# [EXCERPT PROVIDED]
#####

The Saga of the eReader, part one

I resisted eReaders for a long time.   I don’t know if it was fear of change, the relatively low quality of fiction when eBooks first hit the scene, my love of reading in the bathtub (and the relative safety if I forgot where I was and took a book into the shower with me), or simple job security.

But my fear of change annoys me.  Most of my favorite authors are now releasing electronic versions of their books and a few have completely switched over.  I can be taught to take only hardcopy books into wet places or, possibly, to not multitask while bathing—odds are, I’ll only mess up once.

And since my library started offering downloadable eBooks* through Wilbur and NetLibrary, I’ve learned that the public still needs librarians—especially librarians who know a data port from a power port.** 

An eReader takes up less space, too.  I’m getting tired of lugging around reading material and manuscripts in my shoulderbag, not to mention the wear and tear—if I had a chiropractor, he’d be torn between his Hippocratic Oath*** or putting his kids through Yale.

Decision made.  Now, which one to get?

This was tough—so tough that, as I think I mentioned before, I e-mailed the tech-savvy and extremely patient Sarah Wendell over at Smart Bitches and told her what I needed in an eReader.  She suggested Sony or the Kindle.  My friend Grace had a Sony Touch and she showed me how easy it was to make notes on a pdf file.  Sold!

Except I’m on a budget.  So I started saving up the money with the goal of giving myself a useful Christmas present . . . and frittered most of it away on four all-weather tires earlier this month.   I sighed and started over, figuring it would make a good birthday present.  And it wasn’t like I really needed an eReader.  It’s a luxury item.

But it turns out that the finance people over at Honda forgot to stop taking car payments out of my account and I forgot that they aren’t supposed to do that anymore.  So a nice reimbursement check arrived last week that wasn’t earmarked for anything. 

Seriously.  Nothing.  Checked with my husband first and everything.  And I placed an order for a brand-new, shiny Sony Touch, a charger, and a carrying case before the words, “I don’t think so,” were completely out of his mouth.  I might have done a few steps of the New Toy Happy Dance.

Because a true story without a touch of slapstick isn’t one of mine, I must mention that one hour and seventeen minutes after I received notice that my order shipped, the clothes washer^ disgraced itself all over the floor and suffered a nervous  breakdown from, I assume, sheer embarrassment.

But that’s tomorrow’s post.

My brand-new, shiny Sony Touch arrived today.   And now all I have to do is learn to use it.  

Perhaps while waiting for the repairperson to arrive.  Or at the Laundromat.

Either way, I’m determined to have something to read . . . even if it’s only the user’s guide.

___

*If your public library doesn’t, you might want to say something to your director.   If they don’t know there’s a need for a service, they won’t provide it.

**Because, you know, they teach us to read labels in library school.

***Do chiropractors do this?  Do physicians still do this?  Because they damn well should.

^It was a ticking timebomb anyway—the warrantee and the service contract expired a while back.

Energy is wasted on the young . . . .

Humorous Pictures

Since Janie is at Fun Camp today and my husband had an early class, Sunny and I spent the morning together.

We played with her new dollhouse, went to the postal place to mail books,*  and tore  around the Family Museum, followed with a nice, heavy lunch with Daddy and Grandma.   The object was to tire her out  so she would take a nice, long nap—and I could spend an hour doing a little research and typing up some notes.

And it worked.  Sort of. 

Sunny is napping . . . but my nose is about to hit the keyboard for the third time. 

Instead of applying caffeine to the problem, I’m going to try something radical—a forty-five minute strategic retreat to the couch.  I know fighting the sleepies with actual sleep is a bit counterintuitive, but what the heck.

I’ll let you know if it workzzzzzzzzzzzzzzzzzzzz

____

*Note to glasseye and Richard:  check your e-mail!

#####

# [INFORMATION GIVEN]
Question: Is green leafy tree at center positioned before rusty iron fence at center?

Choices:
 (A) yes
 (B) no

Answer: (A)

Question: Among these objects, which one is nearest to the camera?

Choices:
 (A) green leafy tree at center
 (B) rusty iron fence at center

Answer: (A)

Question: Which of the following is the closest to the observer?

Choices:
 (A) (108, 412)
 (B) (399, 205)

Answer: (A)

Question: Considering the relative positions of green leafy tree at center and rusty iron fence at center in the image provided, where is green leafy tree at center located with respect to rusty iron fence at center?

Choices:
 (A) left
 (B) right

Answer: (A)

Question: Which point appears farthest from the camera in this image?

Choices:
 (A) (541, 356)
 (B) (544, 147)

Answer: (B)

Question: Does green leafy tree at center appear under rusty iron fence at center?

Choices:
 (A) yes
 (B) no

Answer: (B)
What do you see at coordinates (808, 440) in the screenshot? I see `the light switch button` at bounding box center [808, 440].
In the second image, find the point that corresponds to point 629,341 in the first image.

#####

# [ASSIGNMENT 1]
Reproduce the part of the excerpt that opens with the words containing "Except I’m on" and closes with "earmarked for anything.".
# [ASSIGNMENT 2]
Answer these questions from the excerpt:
(a) Which eReader model did the writer order?
(b) What did the writer spend most of the first savings on?
(c) Where is Janie on the day the writer spends the morning with Sunny?
The entries are not needed.

# [EXERCISE ANSWER 1]
Except I’m on a budget.  So I started saving up the money with the goal of giving myself a useful Christmas present . . . and frittered most of it away on four all-weather tires earlier this month.   I sighed and started over, figuring it would make a good birthday present.  And it wasn’t like I really needed an eReader.  It’s a luxury item.

But it turns out that the finance people over at Honda forgot to stop taking car payments out of my account and I forgot that they aren’t supposed to do that anymore.  So a nice reimbursement check arrived last week that wasn’t earmarked for anything.

# [EXERCISE ANSWER 2]
(a) A Sony Touch.
(b) Four all-weather tires.
(c) At Fun Camp.